The ANA/AIN model was intended as a compromise, a way to keep sport separate from politics while still punishing aggression. But in practice, it has become a site of contention, where the boundaries of morality are constantly tested. The story of Darya Klishina in 2016, competing alone for a country that had banned its own athletes, foreshadowed the isolation that would come later. The story of Yuliya Stepanova, who risked everything to expose the truth, highlights the courage required to challenge a corrupt system from within. And the story of Olga Kharlan in 2023 reminds us that sport is never truly separate from the world around it; it is a mirror that reflects our deepest conflicts and our highest ideals.
The white flag with the letters "ANA" or "AIN" is a symbol of ambiguity. It represents both the hope for inclusion and the reality of exclusion. It stands for the belief that individuals can be separated from their states, but also for the failure to fully acknowledge the weight of state actions on individual lives. As we move forward, the sporting world must grapple with these complexities not with bureaucratic acronyms or technical loopholes, but with a genuine commitment to justice and human dignity. The cost of war is measured in lost lives, shattered families, and destroyed cities. It should not be measured by how many athletes can compete under a neutral banner.

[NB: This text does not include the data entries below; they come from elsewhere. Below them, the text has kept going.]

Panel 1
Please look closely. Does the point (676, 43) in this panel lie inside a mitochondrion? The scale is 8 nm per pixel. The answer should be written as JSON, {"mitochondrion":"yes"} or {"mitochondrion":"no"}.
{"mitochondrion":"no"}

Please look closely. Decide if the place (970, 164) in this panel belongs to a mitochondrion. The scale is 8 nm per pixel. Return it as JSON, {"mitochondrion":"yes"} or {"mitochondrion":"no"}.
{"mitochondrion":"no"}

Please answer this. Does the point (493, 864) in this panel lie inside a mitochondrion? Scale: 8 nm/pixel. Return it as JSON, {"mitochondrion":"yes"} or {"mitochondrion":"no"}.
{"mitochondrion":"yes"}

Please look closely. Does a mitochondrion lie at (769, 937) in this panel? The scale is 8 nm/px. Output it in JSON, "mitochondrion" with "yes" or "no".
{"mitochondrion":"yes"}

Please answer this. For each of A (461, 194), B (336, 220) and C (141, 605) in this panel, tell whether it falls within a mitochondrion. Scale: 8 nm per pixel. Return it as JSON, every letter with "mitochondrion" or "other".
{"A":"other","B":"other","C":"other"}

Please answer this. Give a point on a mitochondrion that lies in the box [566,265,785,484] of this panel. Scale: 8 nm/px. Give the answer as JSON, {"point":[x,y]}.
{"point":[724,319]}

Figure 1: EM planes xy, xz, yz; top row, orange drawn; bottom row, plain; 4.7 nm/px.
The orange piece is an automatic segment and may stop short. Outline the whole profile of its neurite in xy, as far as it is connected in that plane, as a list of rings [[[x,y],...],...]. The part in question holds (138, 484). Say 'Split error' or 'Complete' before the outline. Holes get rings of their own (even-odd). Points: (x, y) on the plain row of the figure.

In the end, the legacy of the Authorised Neutral Athlete will not be defined by the number of medals won or the records broken. It will be defined by how well the sporting community navigated the moral quagmire of war. Did they protect the integrity of sport, or did they compromise it? Did they offer a path to peace, or did they merely delay the reckoning? The answers lie not in the rules as written, but in the actions of those who played by them and those who refused to. From the dusty tracks of London in 2017 to the frozen pistes of Milan in 2023, the journey of neutral athletes has been a testament to the resilience of sport, but also to its limitations. It is a reminder that while athletes may compete without flags, they can never truly escape the world they come from. And as long as war continues, the question of neutrality will remain one of the most difficult and urgent challenges facing international sport.
The human cost is the only metric that matters in this calculation. Every time an athlete competes under a neutral banner, the shadow of the conflict follows them. For every medal won without a national anthem, there is a family in Ukraine wondering why their pain is being ignored for the sake of a sporting event. The ANA designation is a necessary evil, perhaps, but it is not a solution. It is a pause button on a tragedy that demands to be heard. As we look to the future, let us remember the faces behind the acronyms: Kharlan with her blade raised in defiance, Stepanova with her voice of truth, Klishina standing alone against the system, and the countless unnamed civilians whose lives have been upended by a war that has turned the world's greatest stage into a battleground for political ideals. Their stories are the real legacy of this era, far more profound than any flag or anthem could ever convey.